Author

Koch

Date of Award

8-1998

Degree Name

Master of Arts

Department

Psychology

First Advisor

Dr. C. Richard Spates

Second Advisor

Dr. Lester Wright

Access Setting

Masters Thesis-Open Access

Abstract

This study evaluated the effectiveness of an in vivo, one-session exposure procedure modified from that described by Lars-Goran Ost for the treatment of small animal phobias. This study also assessed the ability of the Arousal Predisposition Scale to predict treatment outcome. Subjects received treatment for snake, spider, rat, mouse, or crawling insect phobia. Three groups were utilized (treatment, phobic control and non-phobic control). The treatment session included both behavioral and self-report measures of anxiety. Almost all treatment subjects showed dramatic improvement on both of these types of measures during posttest and one-month follow-up.
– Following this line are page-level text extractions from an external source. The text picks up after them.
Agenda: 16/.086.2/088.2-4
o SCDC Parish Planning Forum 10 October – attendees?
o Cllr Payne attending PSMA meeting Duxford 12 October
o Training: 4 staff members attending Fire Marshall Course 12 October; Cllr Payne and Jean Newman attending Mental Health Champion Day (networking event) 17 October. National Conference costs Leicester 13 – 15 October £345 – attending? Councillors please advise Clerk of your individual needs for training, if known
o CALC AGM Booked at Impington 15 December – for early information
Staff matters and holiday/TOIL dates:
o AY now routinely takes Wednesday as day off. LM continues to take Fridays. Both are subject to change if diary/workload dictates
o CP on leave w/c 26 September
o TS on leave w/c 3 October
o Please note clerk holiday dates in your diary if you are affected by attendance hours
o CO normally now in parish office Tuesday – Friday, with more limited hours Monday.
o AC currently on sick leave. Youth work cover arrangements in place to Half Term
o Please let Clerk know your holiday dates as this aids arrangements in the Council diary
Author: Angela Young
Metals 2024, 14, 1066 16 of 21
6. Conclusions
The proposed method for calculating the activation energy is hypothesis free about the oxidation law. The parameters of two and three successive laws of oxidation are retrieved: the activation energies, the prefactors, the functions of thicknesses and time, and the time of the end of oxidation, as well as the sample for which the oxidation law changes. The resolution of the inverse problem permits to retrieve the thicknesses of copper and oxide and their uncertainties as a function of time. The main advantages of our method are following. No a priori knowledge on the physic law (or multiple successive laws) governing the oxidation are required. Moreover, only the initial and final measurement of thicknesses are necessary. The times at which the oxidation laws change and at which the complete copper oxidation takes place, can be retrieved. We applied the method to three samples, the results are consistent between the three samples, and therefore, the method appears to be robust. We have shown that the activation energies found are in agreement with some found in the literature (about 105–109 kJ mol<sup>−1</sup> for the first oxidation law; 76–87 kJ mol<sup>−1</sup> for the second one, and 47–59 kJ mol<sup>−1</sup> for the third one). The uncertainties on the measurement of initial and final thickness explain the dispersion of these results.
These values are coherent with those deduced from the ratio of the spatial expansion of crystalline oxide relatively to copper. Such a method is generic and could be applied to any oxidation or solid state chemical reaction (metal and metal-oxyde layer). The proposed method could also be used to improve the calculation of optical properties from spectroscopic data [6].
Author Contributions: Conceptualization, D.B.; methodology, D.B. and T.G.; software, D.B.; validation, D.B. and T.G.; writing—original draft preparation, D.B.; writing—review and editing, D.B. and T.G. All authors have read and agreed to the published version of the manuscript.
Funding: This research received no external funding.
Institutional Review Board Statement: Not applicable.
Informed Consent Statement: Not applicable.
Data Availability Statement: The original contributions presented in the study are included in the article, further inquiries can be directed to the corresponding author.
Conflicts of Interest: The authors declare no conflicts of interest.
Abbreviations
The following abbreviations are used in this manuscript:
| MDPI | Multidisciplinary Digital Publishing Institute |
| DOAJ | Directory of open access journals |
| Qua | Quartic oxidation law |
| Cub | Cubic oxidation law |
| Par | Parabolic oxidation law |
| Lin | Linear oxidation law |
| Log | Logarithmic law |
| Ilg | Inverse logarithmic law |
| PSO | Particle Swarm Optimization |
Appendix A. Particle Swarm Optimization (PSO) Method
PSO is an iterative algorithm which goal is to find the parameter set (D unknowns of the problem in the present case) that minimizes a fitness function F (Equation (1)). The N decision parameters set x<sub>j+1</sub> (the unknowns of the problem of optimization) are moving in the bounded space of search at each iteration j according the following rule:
The treatment and non-phobic control groups were not significantly different at posttest on behavioral measures. The treatment subjects approached the animal as much as the non-phobic subjects did and reported symptoms similar to the non-phobic group at posttest and follow-up signifying a clinically significant improvement. The phobic control group was significantly different from the other two groups at posttest. The Arousal Predisposition Scale did not demonstrate a correlation with treatment outcome.